Pasta und Sauce – eine kulinarische Partnerschaft
In Italien wird Pasta nie einfach mit irgendeiner Sauce kombiniert. Die Form der Pasta ist entscheidend – sie bestimmt, welche Sauce am besten haftet und den Geschmack vollendet.
| Sauce | Typ | Passt zu |
|---|---|---|
| Ragù alla Bolognese | langsam geschmort | Tagliatelle, Garganelli |
| Salbeibutter | aromatisch, fein | Tortelloni mit Ricotta-Spinat oder Kürbis |
| Tomatensauce | klassisch, mild | Garganelli, Cavatelli, gefüllte Pasta |
| Pesto Genovese | roh, kräuterfrisch | Trofie, Cavatelli, Tagliatelle |
Merke:
- Glatte Pasta = feine, flüssige Saucen
- Gerillte/geformte Pasta = stückige oder cremige Saucen
- Gefüllte Pasta = dezente Begleitung, die die Füllung betont
Im Norden wird reichlich Butter, Rahm und Käse verwendet, im Süden dominieren Olivenöl, Tomaten, Knoblauch und Kräuter.
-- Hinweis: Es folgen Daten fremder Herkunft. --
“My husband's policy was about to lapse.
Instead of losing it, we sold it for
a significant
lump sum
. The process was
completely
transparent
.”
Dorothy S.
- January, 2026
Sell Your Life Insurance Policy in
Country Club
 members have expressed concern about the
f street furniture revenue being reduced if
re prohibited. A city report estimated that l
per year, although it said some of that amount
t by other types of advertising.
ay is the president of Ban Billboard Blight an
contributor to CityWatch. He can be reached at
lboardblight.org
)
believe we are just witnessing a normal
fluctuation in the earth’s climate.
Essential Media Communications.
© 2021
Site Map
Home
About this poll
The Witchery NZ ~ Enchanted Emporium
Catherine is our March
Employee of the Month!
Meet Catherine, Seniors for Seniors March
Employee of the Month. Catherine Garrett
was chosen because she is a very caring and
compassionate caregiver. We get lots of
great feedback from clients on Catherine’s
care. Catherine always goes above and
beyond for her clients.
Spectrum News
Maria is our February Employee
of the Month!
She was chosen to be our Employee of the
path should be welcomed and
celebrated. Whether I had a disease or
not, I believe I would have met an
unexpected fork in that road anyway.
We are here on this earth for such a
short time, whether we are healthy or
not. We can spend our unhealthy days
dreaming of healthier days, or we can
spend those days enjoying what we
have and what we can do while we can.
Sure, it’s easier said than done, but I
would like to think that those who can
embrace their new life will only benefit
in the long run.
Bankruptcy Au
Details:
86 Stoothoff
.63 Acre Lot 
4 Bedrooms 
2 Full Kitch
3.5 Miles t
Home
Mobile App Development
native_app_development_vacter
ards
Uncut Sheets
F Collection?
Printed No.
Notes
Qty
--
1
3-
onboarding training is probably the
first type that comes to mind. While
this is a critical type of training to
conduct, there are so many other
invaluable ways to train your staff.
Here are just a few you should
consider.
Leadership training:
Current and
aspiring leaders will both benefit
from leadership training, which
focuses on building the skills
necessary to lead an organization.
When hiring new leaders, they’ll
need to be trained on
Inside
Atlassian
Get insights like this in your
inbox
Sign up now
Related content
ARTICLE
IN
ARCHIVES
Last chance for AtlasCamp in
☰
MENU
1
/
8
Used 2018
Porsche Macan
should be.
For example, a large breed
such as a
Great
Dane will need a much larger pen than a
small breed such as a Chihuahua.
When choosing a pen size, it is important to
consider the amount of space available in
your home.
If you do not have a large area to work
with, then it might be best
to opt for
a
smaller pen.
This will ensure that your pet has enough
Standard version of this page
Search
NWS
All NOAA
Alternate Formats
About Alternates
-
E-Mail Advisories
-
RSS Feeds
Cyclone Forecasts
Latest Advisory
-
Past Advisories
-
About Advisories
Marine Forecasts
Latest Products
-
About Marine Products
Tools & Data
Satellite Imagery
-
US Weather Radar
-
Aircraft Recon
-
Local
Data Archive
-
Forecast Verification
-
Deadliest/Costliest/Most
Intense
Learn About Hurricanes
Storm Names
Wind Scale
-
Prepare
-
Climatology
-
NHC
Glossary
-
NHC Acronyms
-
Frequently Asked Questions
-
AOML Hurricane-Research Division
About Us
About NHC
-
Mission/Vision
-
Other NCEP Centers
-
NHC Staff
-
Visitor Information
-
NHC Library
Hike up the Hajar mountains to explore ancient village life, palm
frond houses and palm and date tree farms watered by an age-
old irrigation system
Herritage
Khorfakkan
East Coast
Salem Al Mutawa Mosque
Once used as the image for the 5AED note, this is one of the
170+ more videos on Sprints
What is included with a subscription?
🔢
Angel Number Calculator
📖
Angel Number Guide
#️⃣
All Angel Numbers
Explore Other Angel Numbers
So erzählt jede Region ihre eigene Geschichte in einem Teller Pasta.

Beispiele handgemachter Pastasorten
| Sorte | Formung | Teigart | Passende Saucen |
|---|---|---|---|
| Cavatelli | Mit zwei Fingern gerollt, leicht hohl | Wasser + Griess | Tomatensauce, Broccoli, Ragù alla Barese |
| Orecchiette | Mit dem Messer abgezogen, mit Daumen geformt | Wasser + Griess | Cime di rapa, Sardellen, Knoblauchöl |
| Garganelli | Quadrate zu Röhrchen gerollt | Eierteig | Erbsen-Rahmsauce, Speck, Ragù |
| Busiate | Spiralförmig um Spiess gedreht | Wasser + Griess | Pesto, Fischragù |
| Pici | Dicke Spaghetti, handgerollt | Wasserteig | Aglione (Knoblauch-Tomate), Wildragù |
| Tagliatelle | Eierteig in Streifen geschnitten | Eierteig | Ragù, Pilzrahmsauce, Trüffelbutter |
| Pappardelle | Breite Bandnudeln, handgeschnitten | Eierteig | Wild- oder Entenragù |
Pasta – Handwerk, Herz und Hingabe
Pasta ist mehr als Teig – sie ist ein Symbol italienischer Lebensart. Ihre Herstellung verlangt keine aufwendige Technik, sondern Hingabe, Gefühl und gute Zutaten.
Wer Pasta mit den Händen formt, erlebt, wie aus Mehl und Wasser ein Stück Kultur entsteht, schlicht, aber voller Seele. Jede Schale Pasta erzählt eine Geschichte von Gemeinschaft, Genuss und Liebe zum Handwerk.
Denn am Ende geht es, wie so oft in der italienischen Küche, nicht um Perfektion, sondern um Leidenschaft.